= What the task requires =
Transcribe every entry precisely, omitting nothing.

Extracted page text data:
———

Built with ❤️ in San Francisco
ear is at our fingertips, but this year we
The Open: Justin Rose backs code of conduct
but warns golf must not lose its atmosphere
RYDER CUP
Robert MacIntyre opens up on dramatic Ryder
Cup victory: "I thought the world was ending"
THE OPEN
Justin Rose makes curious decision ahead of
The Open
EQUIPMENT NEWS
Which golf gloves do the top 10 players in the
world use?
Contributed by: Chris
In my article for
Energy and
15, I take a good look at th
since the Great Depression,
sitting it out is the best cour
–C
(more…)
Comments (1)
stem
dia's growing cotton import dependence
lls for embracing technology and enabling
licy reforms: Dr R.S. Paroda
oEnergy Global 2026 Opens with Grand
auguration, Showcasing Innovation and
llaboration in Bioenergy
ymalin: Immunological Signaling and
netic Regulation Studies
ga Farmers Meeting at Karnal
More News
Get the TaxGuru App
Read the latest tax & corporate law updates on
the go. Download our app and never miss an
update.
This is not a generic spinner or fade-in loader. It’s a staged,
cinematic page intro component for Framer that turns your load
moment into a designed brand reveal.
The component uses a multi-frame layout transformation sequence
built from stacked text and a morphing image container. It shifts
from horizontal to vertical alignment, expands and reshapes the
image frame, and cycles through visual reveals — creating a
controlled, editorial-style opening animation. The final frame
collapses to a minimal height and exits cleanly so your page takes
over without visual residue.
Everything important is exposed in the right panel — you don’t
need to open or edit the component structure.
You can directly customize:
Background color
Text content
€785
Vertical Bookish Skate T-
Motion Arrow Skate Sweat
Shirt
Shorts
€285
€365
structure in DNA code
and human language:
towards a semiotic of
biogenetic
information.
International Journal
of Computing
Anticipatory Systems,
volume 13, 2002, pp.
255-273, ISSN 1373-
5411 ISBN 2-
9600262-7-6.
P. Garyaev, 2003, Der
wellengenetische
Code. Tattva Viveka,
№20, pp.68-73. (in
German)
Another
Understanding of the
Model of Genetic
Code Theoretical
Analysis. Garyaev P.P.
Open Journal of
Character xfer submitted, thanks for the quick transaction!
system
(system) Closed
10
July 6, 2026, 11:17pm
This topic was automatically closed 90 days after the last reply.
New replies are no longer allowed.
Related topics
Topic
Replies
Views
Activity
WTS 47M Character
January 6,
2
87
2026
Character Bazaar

———

= Your solution =
Built with ❤️ in San Francisco
ear is at our fingertips, but this year we
The Open: Justin Rose backs code of conduct
but warns golf must not lose its atmosphere
RYDER CUP
Robert MacIntyre opens up on dramatic Ryder
Cup victory: "I thought the world was ending"
THE OPEN
Justin Rose makes curious decision ahead of
The Open
EQUIPMENT NEWS
Which golf gloves do the top 10 players in the
world use?
Contributed by: Chris
In my article for
Energy and
15, I take a good look at th
since the Great Depression,
sitting it out is the best cour
–C
(more…)
Comments (1)
stem
dia's growing cotton import dependence
lls for embracing technology and enabling
licy reforms: Dr R.S. Paroda
oEnergy Global 2026 Opens with Grand
auguration, Showcasing Innovation and
llaboration in Bioenergy
ymalin: Immunological Signaling and
netic Regulation Studies
ga Farmers Meeting at Karnal
More News
Get the TaxGuru App
Read the latest tax & corporate law updates on
the go. Download our app and never miss an
update.
This is not a generic spinner or fade-in loader. It’s a staged,
cinematic page intro component for Framer that turns your load
moment into a designed brand reveal.
The component uses a multi-frame layout transformation sequence
built from stacked text and a morphing image container. It shifts
from horizontal to vertical alignment, expands and reshapes the
image frame, and cycles through visual reveals — creating a
controlled, editorial-style opening animation. The final frame
collapses to a minimal height and exits cleanly so your page takes
over without visual residue.
Everything important is exposed in the right panel — you don’t
need to open or edit the component structure.
You can directly customize:
Background color
Text content
€785
Vertical Bookish Skate T-
Motion Arrow Skate Sweat
Shirt
Shorts
€285
€365
structure in DNA code
and human language:
towards a semiotic of
biogenetic
information.
International Journal
of Computing
Anticipatory Systems,
volume 13, 2002, pp.
255-273, ISSN 1373-
5411 ISBN 2-
9600262-7-6.
P. Garyaev, 2003, Der
wellengenetische
Code. Tattva Viveka,
№20, pp.68-73. (in
German)
Another
Understanding of the
Model of Genetic
Code Theoretical
Analysis. Garyaev P.P.
Open Journal of
Character xfer submitted, thanks for the quick transaction!
system
(system) Closed
10
July 6, 2026, 11:17pm
This topic was automatically closed 90 days after the last reply.
New replies are no longer allowed.
Related topics
Topic
Replies
Views
Activity
WTS 47M Character
January 6,
2
87
2026
Character Bazaar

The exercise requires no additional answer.